• **Directions for this task**
Write out precisely the lines beginning with the line that contains "thumb tip: (181, 458)" and ending with the last line of the entries, and no other lines.

• **Given records**
_ _ _
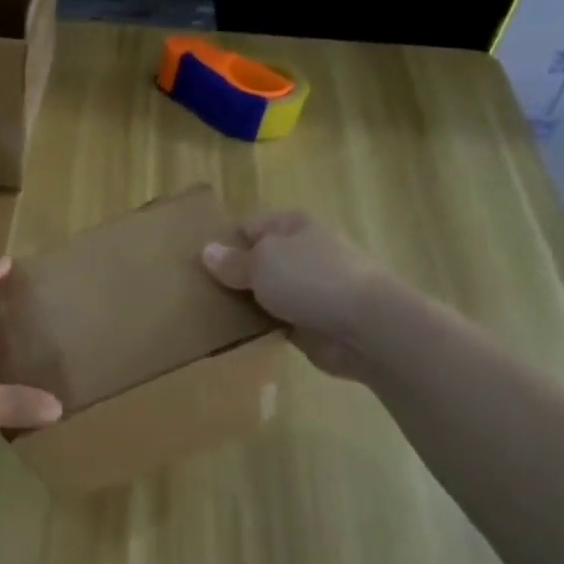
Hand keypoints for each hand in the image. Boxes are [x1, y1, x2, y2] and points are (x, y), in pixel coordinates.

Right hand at [201, 211, 384, 381]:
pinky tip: (235, 337)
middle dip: (232, 276)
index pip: (248, 227)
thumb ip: (233, 261)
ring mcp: (309, 289)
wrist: (367, 327)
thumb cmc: (311, 279)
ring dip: (245, 304)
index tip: (196, 264)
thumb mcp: (261, 263)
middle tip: (196, 293)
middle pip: (257, 261)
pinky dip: (261, 328)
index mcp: (293, 226)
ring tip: (208, 316)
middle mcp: (302, 253)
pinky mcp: (312, 322)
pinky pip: (277, 321)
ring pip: (266, 293)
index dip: (222, 242)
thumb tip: (206, 251)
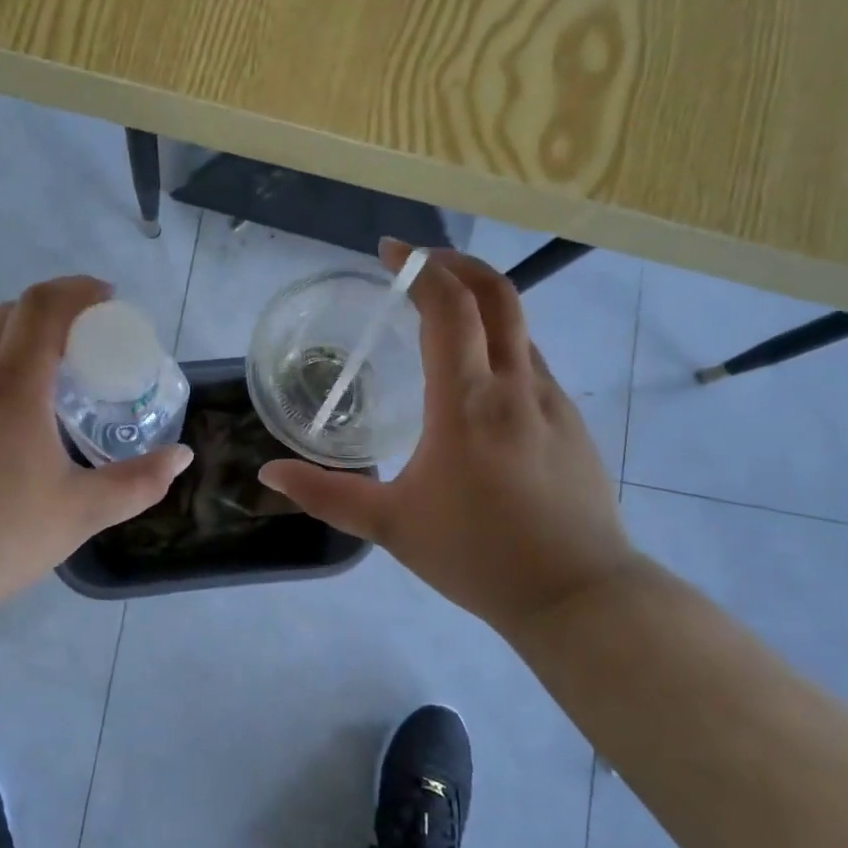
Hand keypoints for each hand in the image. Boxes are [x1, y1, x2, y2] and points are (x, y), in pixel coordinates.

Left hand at [0, 276, 191, 623]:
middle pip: (8, 317)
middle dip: (50, 317)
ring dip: (13, 354)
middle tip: (81, 350)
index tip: (106, 299)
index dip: (77, 291)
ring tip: (41, 399)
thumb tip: (181, 458)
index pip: (43, 306)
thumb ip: (138, 482)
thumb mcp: (81, 512)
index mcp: (11, 384)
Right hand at [259, 243, 638, 633]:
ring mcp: (552, 400)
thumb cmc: (477, 556)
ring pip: (519, 326)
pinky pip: (532, 361)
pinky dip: (501, 343)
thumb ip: (326, 495)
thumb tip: (269, 474)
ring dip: (481, 303)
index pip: (449, 306)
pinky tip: (478, 380)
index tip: (390, 251)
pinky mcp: (572, 421)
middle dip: (456, 263)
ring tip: (441, 316)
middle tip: (417, 263)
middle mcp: (515, 385)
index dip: (419, 267)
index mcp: (467, 402)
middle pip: (497, 293)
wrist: (578, 595)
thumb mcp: (391, 526)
_ _ _
• **Expected answer**
thumb tip: (181, 458)
index pip: (43, 306)
thumb ip: (138, 482)
thumb mcp: (81, 512)
index mcp: (11, 384)
Right hand at [259, 243, 638, 633]:
ring mcp: (552, 400)
thumb cmc: (477, 556)
ring pip: (519, 326)
pinky pip: (532, 361)
pinky dip: (501, 343)
thumb ip: (326, 495)
thumb tip: (269, 474)
ring dip: (481, 303)
index pip: (449, 306)
pinky tip: (478, 380)
index tip: (390, 251)
pinky mcp: (572, 421)
middle dip: (456, 263)
ring tip: (441, 316)
middle tip: (417, 263)
middle mcp: (515, 385)
index dip: (419, 267)
index mcp: (467, 402)
middle pip: (497, 293)
wrist: (578, 595)
thumb mcp: (391, 526)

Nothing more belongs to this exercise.